Cemented Total Knee Arthroplasty (TKA) fixation is considered less technically challenging than cementless TKA because it is more forgiving of small defects in the bone cuts, which can be filled with cement.1 “Arguably the principle cause of poor outcomes in cementless TKA is poor surgical technique due to the finer margins relative to cemented knee arthroplasty.”2
Robotic-assisted TKA has been shown to improve the accuracy and reproducibility of surgery, which should lend itself to cementless TKA.3 Advancements in surgery-assisting technologies have also allowed the evolution of new alignment philosophies, like Functional Alignment (FA). This approach “manipulates alignment, bone resections, soft tissue releases, and/or implant positioning with a robotic-assisted system to optimize TKR function for a patient’s specific alignment, bone morphology, and soft tissue envelope.”4
Recently, it has been suggested that FA may also “improve cortico-cancellous contact of the tibial component, and so reduce subsidence of the tibial component.”2 This failure mode has been reported in several studies of cementless TKA, with some authors reporting a failure rate as high as 19% at ~5 years.

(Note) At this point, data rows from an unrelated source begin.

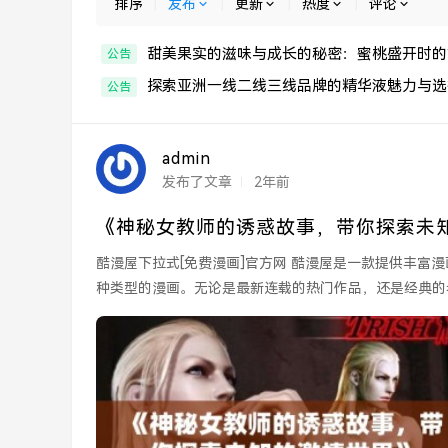
排序
|
发布
|
更新
|
热度
|
评论
甜美果实的滋味与成长的秘密：蜜桃盛开时的
公告
探索亚洲一线二线三线品牌的精华液魅力与选
公告
admin
发布了文章
2年前
《神秘女教师的诱惑故事，带你探索未
酷漫屋下拉式[免费漫画]官方网 酷漫屋是一款提供丰富漫画资源的平台，用户可以通过下拉式菜单方便地浏览和选择各
种类型的漫画。无论是最新连载的热门作品，还是经典的老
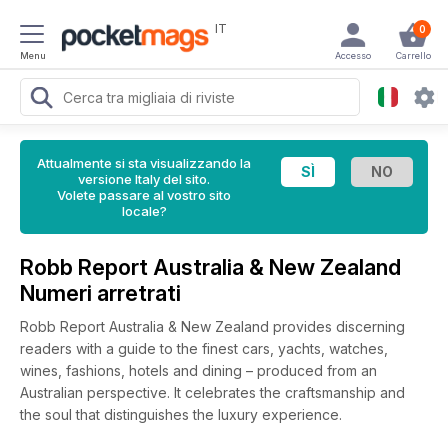
IT
0
Menu
Accesso
Carrello
Attualmente si sta visualizzando la
versione Italy del sito.
Volete passare al vostro sito
locale?
Robb Report Australia & New Zealand
Numeri arretrati
Robb Report Australia & New Zealand provides discerning
readers with a guide to the finest cars, yachts, watches,
wines, fashions, hotels and dining – produced from an
Australian perspective. It celebrates the craftsmanship and
the soul that distinguishes the luxury experience.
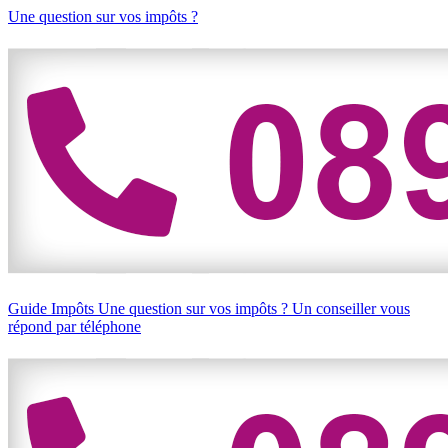
Une question sur vos impôts ?
Guide Impôts
Une question sur vos impôts ?
Un conseiller vous
répond par téléphone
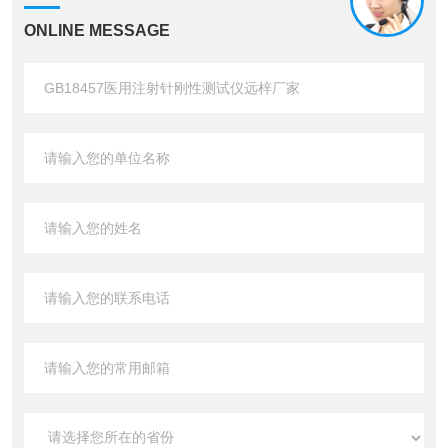
ONLINE MESSAGE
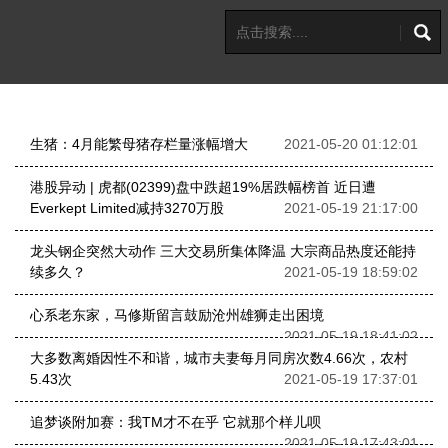
生猪：4月能繁母猪存栏量涨幅增大
2021-05-20 01:12:01
港股异动 | 虎都(02399)盘中跌超19%居跌幅榜首 近日遭
Everkept Limited减持3270万股
2021-05-19 21:17:00
龙头钢企突然大动作 三大交易所集体降温 大宗商品热度还能持
续多久？
2021-05-19 18:59:02
心系老东家，马修斯留言鼓励沧州雄狮走出困境
2021-05-19 18:41:02
大多数离婚因性不和谐，城市夫妻每月同房次数4.66次，农村
5.43次
2021-05-19 17:37:01
追梦谈附加赛：我TM才不在乎 它就那个样儿呗
2021-05-19 17:43:01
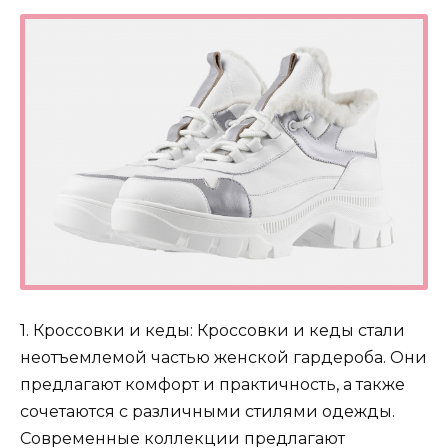
1. Кроссовки и кеды: Кроссовки и кеды стали
неотъемлемой частью женской гардероба. Они
предлагают комфорт и практичность, а также
сочетаются с различными стилями одежды.
Современные коллекции предлагают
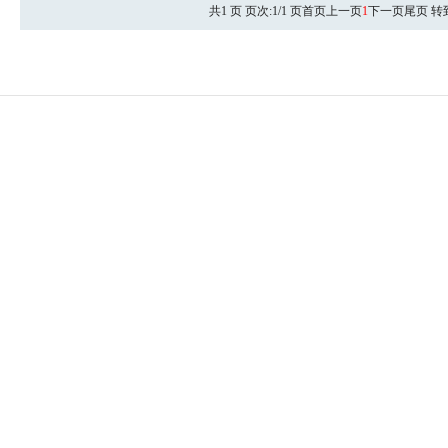
共1 页 页次:1/1 页
首页
上一页
1
下一页
尾页
转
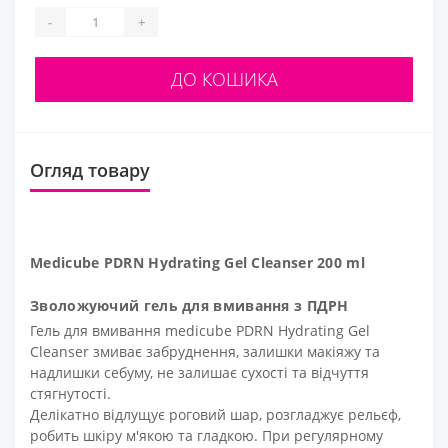
-
+
ДО КОШИКА
Огляд товару
Medicube PDRN Hydrating Gel Cleanser 200 ml
Зволожуючий гель для вмивання з ПДРН
Гель для вмивання medicube PDRN Hydrating Gel
Cleanser змиває забруднення, залишки макіяжу та
надлишки себуму, не залишає сухості та відчуття
стягнутості.
Делікатно відлущує роговий шар, розгладжує рельєф,
робить шкіру м'якою та гладкою. При регулярному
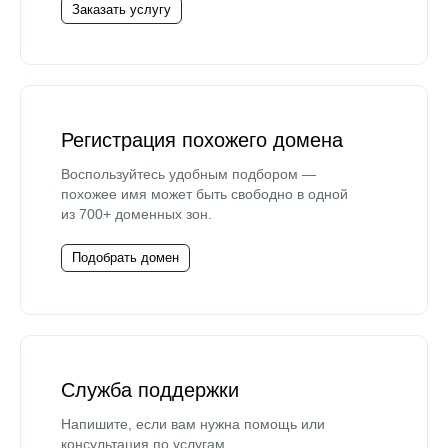
Заказать услугу
Регистрация похожего домена
Воспользуйтесь удобным подбором —
похожее имя может быть свободно в одной
из 700+ доменных зон.
Подобрать домен
Служба поддержки
Напишите, если вам нужна помощь или
консультация по услугам.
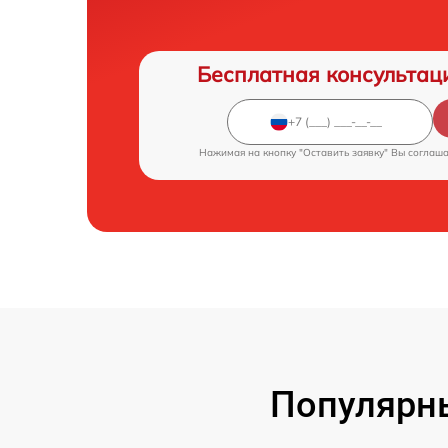
Бесплатная консультац
Нажимая на кнопку "Оставить заявку" Вы соглаш
Популярн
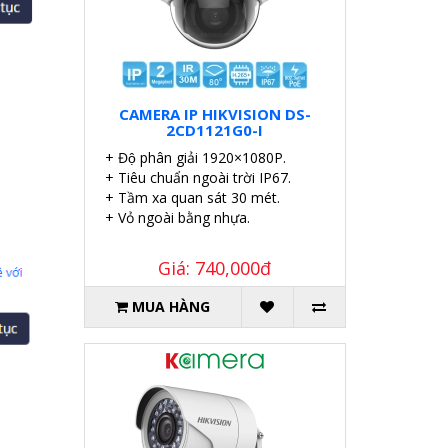
CAMERA IP HIKVISION DS-
2CD1121G0-I
+ Độ phân giải 1920×1080P.
+ Tiêu chuẩn ngoài trời IP67.
+ Tầm xa quan sát 30 mét.
+ Vỏ ngoài bằng nhựa.
Giá: 740,000đ
MUA HÀNG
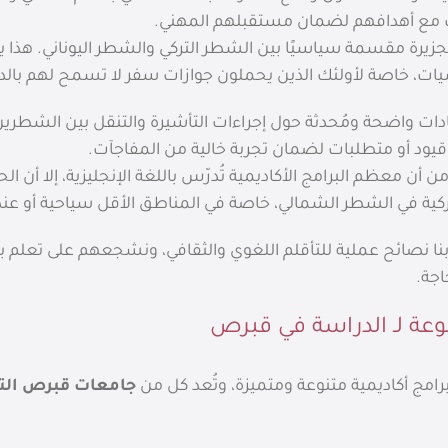
ب مع أهدافهم لضمان مستقبلهم المهني.
جزيرة مقسمة سياسيًا بين الشطر التركي والشطر اليوناني. هذا 
يات، خاصة لأولئك الذين يحملون جوازات سفر لا تسمح لهم بالدخ
ات واضحة ومُحدثة حول إجراءات التأشيرة والتنقل بين الشطرين
قيود أو متطلبات لضمان تجربة خالية من المفاجآت.
ن أن معظم البرامج الأكاديمية تُدرّس باللغة الإنجليزية، إلا أن 
التركية في الشطر الشمالي، خاصة في المناطق الأقل سياحية أو عن
نا نصائح عملية للتأقلم اللغوي والثقافي، ونشجعهم على تعلم ب
اجة.
وعة لـ الدراسة في قبرص
مج أكاديمية متنوعة ومتميزة، وتُعد كل من
جامعات قبرص التر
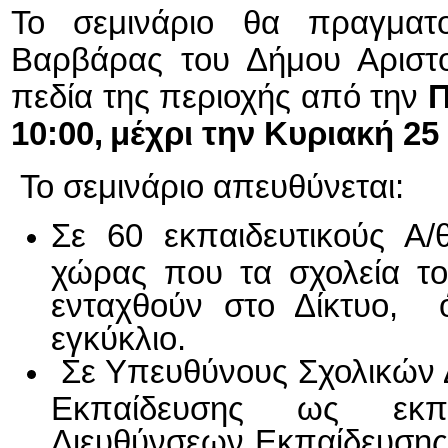
Το σεμινάριο θα πραγματο
Βαρβάρας του Δήμου Αριστο
πεδία της περιοχής από την
Π
10:00,
μέχρι την Κυριακή 25
Το σεμινάριο απευθύνεται:
Σε 60 εκπαιδευτικούς Α/
χώρας που τα σχολεία το
ενταχθούν στο Δίκτυο, 
εγκύκλιο.
Σε Υπευθύνους Σχολικών Δ
Εκπαίδευσης ως εκπ
Διευθύνσεων Εκπαίδευσης 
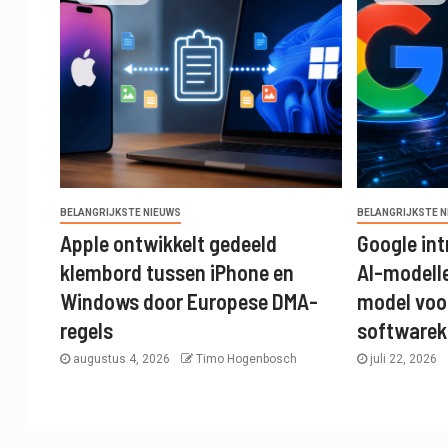
BELANGRIJKSTE NIEUWS
BELANGRIJKSTE 
Apple ontwikkelt gedeeld
Google int
klembord tussen iPhone en
AI-modell
Windows door Europese DMA-
model voo
regels
software
augustus 4, 2026
Timo Hogenbosch
juli 22, 2026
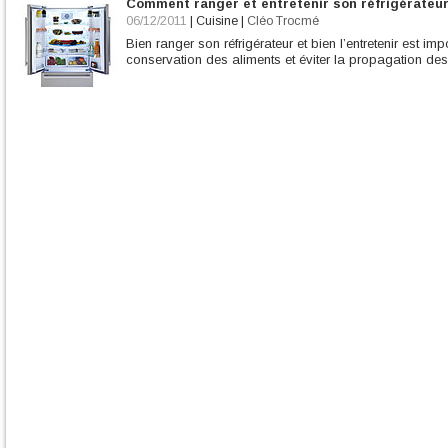
Comment ranger et entretenir son réfrigérateur
06/12/2011
|
Cuisine
|
Cléo Trocmé
Bien ranger son réfrigérateur et bien l’entretenir est im
conservation des aliments et éviter la propagation des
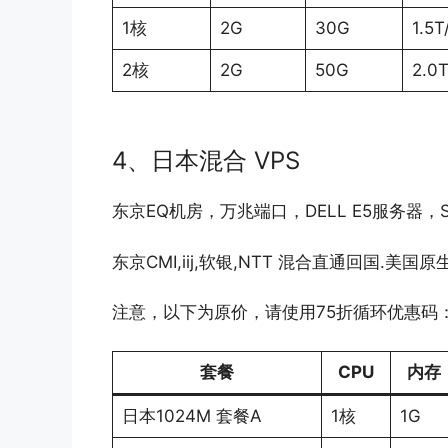
1核
2G
30G
1.5
2核
2G
50G
2.0
4、日本混合 VPS
东京EQ机房，万兆端口，DELL E5服务器，SS
东京CMI,iij,软银,NTT 混合直通回国.美国
注意，以下为原价，请使用75折循环优惠码
套餐
CPU
内存
日本1024M 套餐A
1核
1G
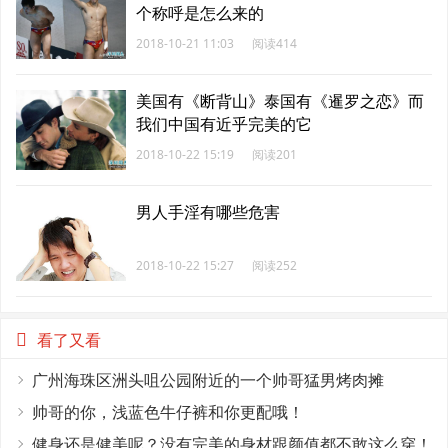
个称呼是怎么来的
2018-10-21 11:03
阅读414
美国有《断背山》泰国有《暹罗之恋》而
我们中国有近乎完美的它
2018-10-22 15:19
阅读201
男人手淫有哪些危害
2018-10-22 15:27
阅读252
看了又看
广州海珠区洲头咀公园附近的一个帅哥猛男烤肉摊
帅哥的你，浅蓝色牛仔裤和你更配哦！
健身还是健美呢？没有完美的身材跟颜值都不敢这么穿！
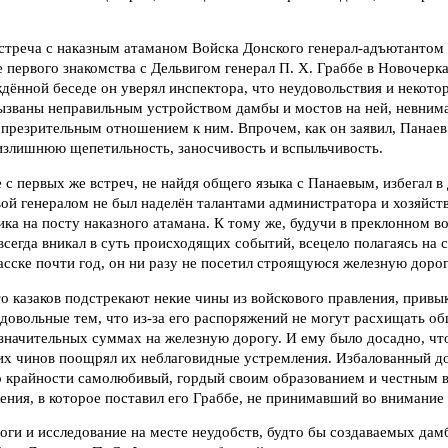
стреча с наказным атаманом Войска Донского генерал-адъютантом 
е первого знакомства с Дельвигом генерал П. Х. Граббе в Новочерка
ённой беседе он уверял инспектора, что неудовольствия и некотор
вызваны неправильным устройством дамбы и мостов на ней, невним
 презрительным отношением к ним. Впрочем, как он заявил, Панаев 
 излишнюю щепетильность, заносчивость и вспыльчивость.
е с первых же встреч, не найдя общего языка с Панаевым, избегал в
ой генералом не был наделён талантами администратора и хозяйств
ка на посту наказного атамана. К тому же, будучи в преклонном во
всегда вникал в суть происходящих событий, всецело полагаясь на
сске почти год, он ни разу не посетил строящуюся железную дорог
то казаков подстрекают некие чины из войскового правления, привы
довольные тем, что из-за его распоряжений не могут расхищать о
значительных суммах на железную дорогу. И ему было досадно, чт
их чинов поощрял их неблаговидные устремления. Избалованный д
о крайности самолюбивый, гордый своим образованием и честным в
ения, в которое поставил его Граббе, не принимавший во внимание
оги и исследование на месте неудобств, будто бы создаваемых да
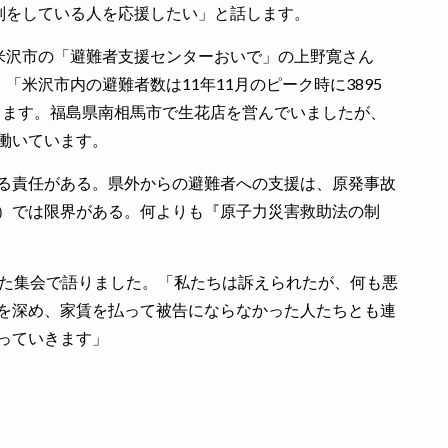
判をしている人を応援したい」と話します。
沢市の「避難者支援センターおいで」の上野寛さん
、「米沢市内の避難者数は11年11月のピーク時に3895
摘します。福島県南相馬市で生花店を営んでいましたが、
働いています。
る責任がある。県外からの避難者への支援は、原発事故
）では限界がある。何よりも『原子力災害救助法の制
た集会で語りました。「私たちは訴えられたが、何も悪
を深め、家賃を払って被告にならなかった人たちとも連
っていきます」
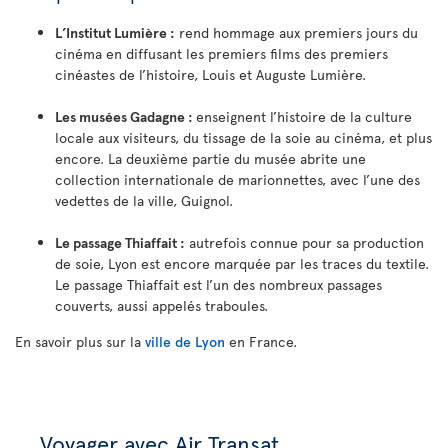
L’Institut Lumière :
rend hommage aux premiers jours du
cinéma en diffusant les premiers films des premiers
cinéastes de l’histoire, Louis et Auguste Lumière.
Les musées Gadagne :
enseignent l’histoire de la culture
locale aux visiteurs, du tissage de la soie au cinéma, et plus
encore. La deuxième partie du musée abrite une
collection internationale de marionnettes, avec l’une des
vedettes de la ville, Guignol.
Le passage Thiaffait :
autrefois connue pour sa production
de soie, Lyon est encore marquée par les traces du textile.
Le passage Thiaffait est l’un des nombreux passages
couverts, aussi appelés traboules.
En savoir plus sur la
ville de Lyon
en France.
Voyager avec Air Transat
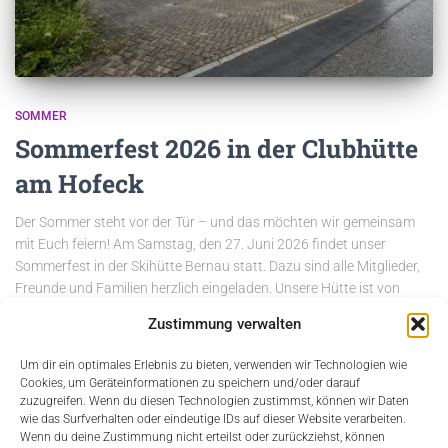
SOMMER
Sommerfest 2026 in der Clubhütte
am Hofeck
Der Sommer steht vor der Tür – und das möchten wir gemeinsam
mit Euch feiern! Am Samstag, den 27. Juni 2026 findet unser
Sommerfest in der Skihütte Bernau statt. Dazu sind alle Mitglieder,
Freunde und Familien herzlich eingeladen. Unsere Hütte ist von
Freitagnachmittag bis Sonntagvormittag reserviert. Wer möchte,
Zustimmung verwalten
kann also
Weiterlesen
Von
Alessia Helwig
, vor
2 Monaten
Um dir ein optimales Erlebnis zu bieten, verwenden wir Technologien wie
Cookies, um Geräteinformationen zu speichern und/oder darauf
zuzugreifen. Wenn du diesen Technologien zustimmst, können wir Daten
wie das Surfverhalten oder eindeutige IDs auf dieser Website verarbeiten.
Wenn du deine Zustimmung nicht erteilst oder zurückziehst, können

To address this failure mode, it has been suggested that “surgeons need to maximise the tibial cortico-cancellous contact with the tibial component to reduce micromotion and subsidence, and increase the area of ingrowth.”2 It may be that robotic-assisted FA can help to achieve that goal, and lower the technical barriers to cementless TKA by increasing the accuracy and reproducibility of the surgery.